Medio Oktober lalu, untuk waktu yang cukup lama, saya bisa menjelajahi Kota Makassar. Kesempatan yang bisa saya manfaatkan untuk bisa mengetahui atau lebih tepatnya mencari kebenaran soal cerita orang tentang stereotip orang Makassar yang katanya garang atau kasar – sesuai dengan unsur yang terdapat di nama kota.

“Saya pernah ke Sumbaopu, terus nawar barang. Namun, batal beli. Eh… masa saya kemudian dikejar yang jual sambil bawa-bawa badik,” cerita Ario, teman saya semasa SMA.

Cerita sahabat saya itulah yang terekam kuat di benak saya. Apalagi, sepupu saya pernah punya karyawan yang asalnya dari Makassar – kemudian saya sadari ternyata berasal dari Toraja – yang sifatnya blak-blakan.

Pada awal saya menginjakkan kaki di Sultan Hasanuddin, stereotip tentang orang Makassar masih tertanam.
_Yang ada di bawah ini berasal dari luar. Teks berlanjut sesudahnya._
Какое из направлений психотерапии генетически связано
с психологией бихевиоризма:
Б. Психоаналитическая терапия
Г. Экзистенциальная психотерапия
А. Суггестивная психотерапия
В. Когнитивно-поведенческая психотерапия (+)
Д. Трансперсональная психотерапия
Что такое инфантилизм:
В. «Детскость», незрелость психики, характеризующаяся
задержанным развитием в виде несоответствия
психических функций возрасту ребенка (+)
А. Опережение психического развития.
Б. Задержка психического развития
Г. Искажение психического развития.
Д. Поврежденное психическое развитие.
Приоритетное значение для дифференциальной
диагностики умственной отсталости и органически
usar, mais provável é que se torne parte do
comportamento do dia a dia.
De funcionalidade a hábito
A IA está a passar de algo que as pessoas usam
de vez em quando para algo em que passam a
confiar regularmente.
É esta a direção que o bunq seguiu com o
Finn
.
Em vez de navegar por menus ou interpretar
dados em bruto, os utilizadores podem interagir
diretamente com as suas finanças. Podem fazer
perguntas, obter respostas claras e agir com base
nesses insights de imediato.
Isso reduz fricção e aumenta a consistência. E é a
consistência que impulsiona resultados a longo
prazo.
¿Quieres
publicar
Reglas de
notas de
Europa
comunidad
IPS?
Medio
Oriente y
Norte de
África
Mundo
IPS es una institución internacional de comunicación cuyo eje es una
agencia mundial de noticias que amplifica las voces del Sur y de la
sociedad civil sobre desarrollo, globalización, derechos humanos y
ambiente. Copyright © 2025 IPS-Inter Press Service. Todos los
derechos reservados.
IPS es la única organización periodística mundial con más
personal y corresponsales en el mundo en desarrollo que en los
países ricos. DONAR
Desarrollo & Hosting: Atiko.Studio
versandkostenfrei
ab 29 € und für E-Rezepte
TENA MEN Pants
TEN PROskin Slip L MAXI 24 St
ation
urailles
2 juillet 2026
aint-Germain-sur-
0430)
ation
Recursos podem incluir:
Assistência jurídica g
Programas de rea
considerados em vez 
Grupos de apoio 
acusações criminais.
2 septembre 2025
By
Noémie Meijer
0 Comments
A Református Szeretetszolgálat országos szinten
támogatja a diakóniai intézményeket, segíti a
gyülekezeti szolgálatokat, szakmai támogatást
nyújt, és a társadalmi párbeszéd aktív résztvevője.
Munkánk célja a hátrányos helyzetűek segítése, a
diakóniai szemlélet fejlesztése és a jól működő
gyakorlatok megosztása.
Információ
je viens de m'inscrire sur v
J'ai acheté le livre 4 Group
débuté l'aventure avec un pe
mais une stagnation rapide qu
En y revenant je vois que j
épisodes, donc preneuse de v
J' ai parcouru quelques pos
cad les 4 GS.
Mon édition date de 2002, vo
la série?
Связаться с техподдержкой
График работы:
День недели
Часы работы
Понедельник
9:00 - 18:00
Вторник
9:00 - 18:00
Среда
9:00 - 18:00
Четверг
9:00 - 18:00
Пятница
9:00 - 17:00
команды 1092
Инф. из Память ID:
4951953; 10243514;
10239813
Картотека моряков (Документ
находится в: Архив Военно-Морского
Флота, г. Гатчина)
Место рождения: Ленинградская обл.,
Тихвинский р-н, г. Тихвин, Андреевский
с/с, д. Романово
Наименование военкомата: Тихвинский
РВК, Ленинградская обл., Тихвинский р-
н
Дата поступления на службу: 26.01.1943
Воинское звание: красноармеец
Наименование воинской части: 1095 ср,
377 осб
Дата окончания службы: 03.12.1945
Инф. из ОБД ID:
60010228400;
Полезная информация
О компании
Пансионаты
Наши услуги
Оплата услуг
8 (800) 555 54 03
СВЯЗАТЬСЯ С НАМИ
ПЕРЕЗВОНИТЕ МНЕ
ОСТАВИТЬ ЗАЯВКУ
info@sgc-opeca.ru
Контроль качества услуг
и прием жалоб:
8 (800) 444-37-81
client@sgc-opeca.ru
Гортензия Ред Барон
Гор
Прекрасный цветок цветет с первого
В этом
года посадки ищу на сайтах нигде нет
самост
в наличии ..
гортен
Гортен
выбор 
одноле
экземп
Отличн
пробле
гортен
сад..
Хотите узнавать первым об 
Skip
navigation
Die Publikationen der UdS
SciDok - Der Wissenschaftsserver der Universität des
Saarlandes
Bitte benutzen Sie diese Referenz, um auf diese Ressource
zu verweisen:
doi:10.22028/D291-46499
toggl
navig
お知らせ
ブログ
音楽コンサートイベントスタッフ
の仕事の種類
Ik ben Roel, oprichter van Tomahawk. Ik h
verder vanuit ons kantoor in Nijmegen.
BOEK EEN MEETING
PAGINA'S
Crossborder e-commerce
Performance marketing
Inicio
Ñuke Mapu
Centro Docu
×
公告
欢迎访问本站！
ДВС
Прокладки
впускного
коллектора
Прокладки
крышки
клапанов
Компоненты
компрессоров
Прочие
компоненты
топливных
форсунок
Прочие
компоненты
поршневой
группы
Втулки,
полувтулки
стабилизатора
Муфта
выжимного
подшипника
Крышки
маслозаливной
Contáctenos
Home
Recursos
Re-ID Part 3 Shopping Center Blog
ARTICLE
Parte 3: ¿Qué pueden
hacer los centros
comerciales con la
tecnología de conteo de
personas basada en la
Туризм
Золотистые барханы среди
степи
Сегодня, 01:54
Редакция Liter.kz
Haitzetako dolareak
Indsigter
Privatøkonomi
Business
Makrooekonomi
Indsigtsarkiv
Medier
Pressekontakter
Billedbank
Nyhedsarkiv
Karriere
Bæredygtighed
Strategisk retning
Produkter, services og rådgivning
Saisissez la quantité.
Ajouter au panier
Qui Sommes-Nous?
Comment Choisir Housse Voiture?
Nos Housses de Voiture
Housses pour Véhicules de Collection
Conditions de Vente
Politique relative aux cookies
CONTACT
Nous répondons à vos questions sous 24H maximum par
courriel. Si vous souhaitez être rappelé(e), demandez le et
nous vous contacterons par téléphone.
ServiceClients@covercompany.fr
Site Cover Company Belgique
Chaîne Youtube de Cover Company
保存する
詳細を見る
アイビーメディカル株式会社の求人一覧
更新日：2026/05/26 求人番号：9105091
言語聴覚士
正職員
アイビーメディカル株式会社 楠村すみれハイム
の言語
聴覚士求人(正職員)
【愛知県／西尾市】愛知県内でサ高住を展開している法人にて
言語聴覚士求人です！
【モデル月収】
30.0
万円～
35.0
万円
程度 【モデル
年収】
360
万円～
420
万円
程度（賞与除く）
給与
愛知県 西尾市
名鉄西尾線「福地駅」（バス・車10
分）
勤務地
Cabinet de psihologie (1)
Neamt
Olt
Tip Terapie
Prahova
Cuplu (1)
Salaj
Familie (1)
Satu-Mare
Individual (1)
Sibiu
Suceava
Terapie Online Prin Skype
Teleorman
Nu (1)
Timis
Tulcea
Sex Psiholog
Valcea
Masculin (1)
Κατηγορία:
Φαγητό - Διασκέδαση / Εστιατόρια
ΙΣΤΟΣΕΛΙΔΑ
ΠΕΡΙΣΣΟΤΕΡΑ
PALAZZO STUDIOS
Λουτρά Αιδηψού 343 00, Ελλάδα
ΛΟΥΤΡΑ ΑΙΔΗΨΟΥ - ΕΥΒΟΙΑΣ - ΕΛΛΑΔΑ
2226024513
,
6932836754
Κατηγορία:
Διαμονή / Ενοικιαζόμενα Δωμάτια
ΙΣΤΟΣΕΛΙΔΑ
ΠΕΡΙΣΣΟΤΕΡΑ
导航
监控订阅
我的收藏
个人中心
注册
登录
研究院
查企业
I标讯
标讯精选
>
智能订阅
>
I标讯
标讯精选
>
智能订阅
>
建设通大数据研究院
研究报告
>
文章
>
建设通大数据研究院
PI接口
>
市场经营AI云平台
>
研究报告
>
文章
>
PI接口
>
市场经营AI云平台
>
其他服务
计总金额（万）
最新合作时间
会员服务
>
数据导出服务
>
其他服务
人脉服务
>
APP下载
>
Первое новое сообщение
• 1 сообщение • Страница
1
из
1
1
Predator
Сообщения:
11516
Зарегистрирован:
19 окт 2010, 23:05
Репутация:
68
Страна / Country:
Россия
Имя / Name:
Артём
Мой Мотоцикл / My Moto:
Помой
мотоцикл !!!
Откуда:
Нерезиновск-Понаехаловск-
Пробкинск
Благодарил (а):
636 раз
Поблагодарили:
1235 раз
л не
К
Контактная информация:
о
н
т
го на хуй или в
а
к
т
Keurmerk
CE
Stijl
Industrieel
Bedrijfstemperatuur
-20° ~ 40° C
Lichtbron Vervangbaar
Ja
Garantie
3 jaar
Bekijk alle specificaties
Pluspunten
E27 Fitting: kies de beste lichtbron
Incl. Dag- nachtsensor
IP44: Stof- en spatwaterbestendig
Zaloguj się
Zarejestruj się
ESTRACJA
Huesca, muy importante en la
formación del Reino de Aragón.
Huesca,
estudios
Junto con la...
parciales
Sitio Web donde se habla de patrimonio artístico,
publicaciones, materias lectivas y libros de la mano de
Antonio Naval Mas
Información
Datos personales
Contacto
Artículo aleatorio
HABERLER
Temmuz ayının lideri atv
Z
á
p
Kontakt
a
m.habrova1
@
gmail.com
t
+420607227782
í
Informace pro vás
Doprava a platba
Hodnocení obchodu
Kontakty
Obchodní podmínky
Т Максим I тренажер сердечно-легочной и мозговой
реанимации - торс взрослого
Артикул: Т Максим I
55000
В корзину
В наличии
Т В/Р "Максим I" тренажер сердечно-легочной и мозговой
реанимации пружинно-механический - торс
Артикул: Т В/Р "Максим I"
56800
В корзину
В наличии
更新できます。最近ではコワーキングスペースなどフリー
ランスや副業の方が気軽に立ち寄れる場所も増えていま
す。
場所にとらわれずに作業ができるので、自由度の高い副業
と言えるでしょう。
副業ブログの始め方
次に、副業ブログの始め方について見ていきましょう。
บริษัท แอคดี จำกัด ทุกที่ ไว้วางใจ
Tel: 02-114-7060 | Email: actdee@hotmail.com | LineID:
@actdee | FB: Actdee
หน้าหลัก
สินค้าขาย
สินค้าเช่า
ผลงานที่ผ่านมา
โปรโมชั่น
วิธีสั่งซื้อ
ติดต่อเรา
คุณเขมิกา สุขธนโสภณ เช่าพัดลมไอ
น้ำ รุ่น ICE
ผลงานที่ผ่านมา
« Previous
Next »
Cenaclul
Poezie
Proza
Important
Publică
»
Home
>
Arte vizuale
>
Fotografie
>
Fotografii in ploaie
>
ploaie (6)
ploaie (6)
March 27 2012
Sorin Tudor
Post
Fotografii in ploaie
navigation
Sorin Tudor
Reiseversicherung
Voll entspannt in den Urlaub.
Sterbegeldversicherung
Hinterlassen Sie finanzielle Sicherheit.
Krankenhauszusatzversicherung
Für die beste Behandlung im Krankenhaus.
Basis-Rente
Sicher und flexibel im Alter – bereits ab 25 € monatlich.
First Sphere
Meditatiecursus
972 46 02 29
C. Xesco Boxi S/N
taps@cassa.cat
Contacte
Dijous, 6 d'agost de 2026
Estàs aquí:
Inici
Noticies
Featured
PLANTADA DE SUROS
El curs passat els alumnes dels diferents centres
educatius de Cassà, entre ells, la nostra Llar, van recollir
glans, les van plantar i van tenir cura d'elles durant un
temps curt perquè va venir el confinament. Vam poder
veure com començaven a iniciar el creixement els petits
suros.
Apalagi melihat supir taksi yang berada di lingkungan bandara yang cenderung berbicara lantang dan berwajah keras.

Namun, anggapan saya itu tidak bertahan lama. Ketika panitia lokal untuk acara kantor saya datang dan kemudian berbicara, kekhawatiran saya mulai terkikis. Benarlah ujar-ujar yang berbunyi, “Jangan langsung percaya jika tidak membuktikannya sendiri.”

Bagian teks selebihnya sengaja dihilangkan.